C’est un véritable accord scélérat qui a été signé suite aux pressions diplomatiques du gouvernement italien, auxquelles Merkel et Macron notamment, ont répondu avec grande complaisance.

La situation politique en Italie

En mars dernier, les élections législatives italiennes ont donné lieu à une crise politique. En effet, à l’issue du scrutin, aucun des partis en lice ne remportait de majorité claire, obligeant ainsi les formations en tête à former des accords entre elles.

Un accord sera finalement trouvé entre la Ligue du Nord (parti d’extrême droite) et le Mouvement 5 Étoiles autour d’un programme commun dont la question de l’accueil des migrants revêt un enjeu central.

Dans la droite lignée des slogans de campagne de la Ligue du Nord, « Stop à l’invasion », « les Italiens d’abord », le programme du gouvernement de coalition prévoit des expulsions massives de migrants vers la Libye, l’ouverture de centres de rétention supplémentaires et un contrôle des frontières plus musclé, notamment en coopération avec les garde-côtes libyens. Le durcissement des politiques migratoires se fait donc à l’aune de manœuvres électoralistes.

Le 10 juin dernier, le nouveau gouvernement italien dirigé par Giuseppe Conte a donc fait son premier coup de force en refusant d’accueillir l’Aquarius. Cette décision visant à faire pression sur les autres gouvernements européens a donc été le déclencheur des négociations d’un accord sur la gestion des migrants.

Une réunion de crise ?

La réaction de Giuseppe Conte a donc poussé les gouvernements européens à se réunir en sommet afin de résoudre ce que nomment les dirigeants européens une « crise migratoire ». Mais quelle est la réalité de cette crise migratoire ?

Commençons par quelques chiffres : si les recensements évoquent 1 millions de migrants arrivés en Europe en 2015, les données de 2017 montrent une nette diminution puisque ce sont 46 219 personnes recensées (source : l’UNHCR). A titre de comparaison, le Liban a dû accueillir depuis la guerre en Syrie l’équivalent d’un quart de sa population. L’Union Européenne qui compte une population de 510 millions d’habitant a dû accueillir quant à elle l’équivalent de 0,3% de sa population entre 2008 et 2016, période où les pics d’arrivée de demandeurs d’asile étaient les plus forts.

Si un tel rythme se poursuit pour l’année 2018, nous ne pourrons plus parler de crise migratoire, du moins pour les pays européens. De leur côté, les migrants auront toujours à vivre dans des situations de grande précarité, pour ceux qui n’auront pas péri en mer.  
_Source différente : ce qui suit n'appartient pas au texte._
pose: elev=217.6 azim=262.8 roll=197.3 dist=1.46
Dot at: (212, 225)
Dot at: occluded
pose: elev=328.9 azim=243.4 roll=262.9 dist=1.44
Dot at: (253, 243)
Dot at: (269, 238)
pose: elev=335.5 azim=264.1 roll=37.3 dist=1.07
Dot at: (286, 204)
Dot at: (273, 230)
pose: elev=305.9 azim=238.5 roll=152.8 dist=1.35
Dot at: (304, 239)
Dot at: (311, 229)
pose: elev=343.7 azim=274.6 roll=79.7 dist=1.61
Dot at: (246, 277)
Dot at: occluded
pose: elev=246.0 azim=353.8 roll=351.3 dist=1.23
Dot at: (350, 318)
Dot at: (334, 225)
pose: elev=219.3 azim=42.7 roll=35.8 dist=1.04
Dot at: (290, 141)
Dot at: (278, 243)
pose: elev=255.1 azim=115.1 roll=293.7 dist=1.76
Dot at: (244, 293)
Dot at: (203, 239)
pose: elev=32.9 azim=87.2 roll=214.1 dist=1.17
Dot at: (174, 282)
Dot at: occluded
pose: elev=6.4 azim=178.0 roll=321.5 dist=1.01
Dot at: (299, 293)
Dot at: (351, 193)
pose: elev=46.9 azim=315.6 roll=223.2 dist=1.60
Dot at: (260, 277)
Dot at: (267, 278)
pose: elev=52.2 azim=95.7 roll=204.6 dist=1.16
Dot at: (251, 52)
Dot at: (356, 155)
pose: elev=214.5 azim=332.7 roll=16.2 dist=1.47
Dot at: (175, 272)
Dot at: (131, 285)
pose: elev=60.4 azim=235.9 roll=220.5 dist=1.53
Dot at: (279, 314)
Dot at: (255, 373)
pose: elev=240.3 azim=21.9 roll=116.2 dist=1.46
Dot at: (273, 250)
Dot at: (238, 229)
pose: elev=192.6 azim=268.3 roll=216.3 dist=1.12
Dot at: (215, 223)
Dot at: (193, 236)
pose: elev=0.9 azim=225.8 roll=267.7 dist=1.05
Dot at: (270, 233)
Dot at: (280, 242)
Nous devrions donc plutôt parler d’une crise politique majeure au sein de l’Union Européenne, alors que les dirigeants laissent mourir des milliers de personnes au large de nos côtes, guidées selon une logique électoraliste, croyant lutter contre l’extrême droite en usant de ses discours.

Ce que prévoit l’accord

Nous avons donc assisté en amont de la tenue du sommet à un véritable coup de force de plusieurs gouvernements européens (Autriche, Pologne, Hongrie, Slovaquie, République Tchèque) avec l’Italie en tête et son refus de laisser accoster l’Aquarius.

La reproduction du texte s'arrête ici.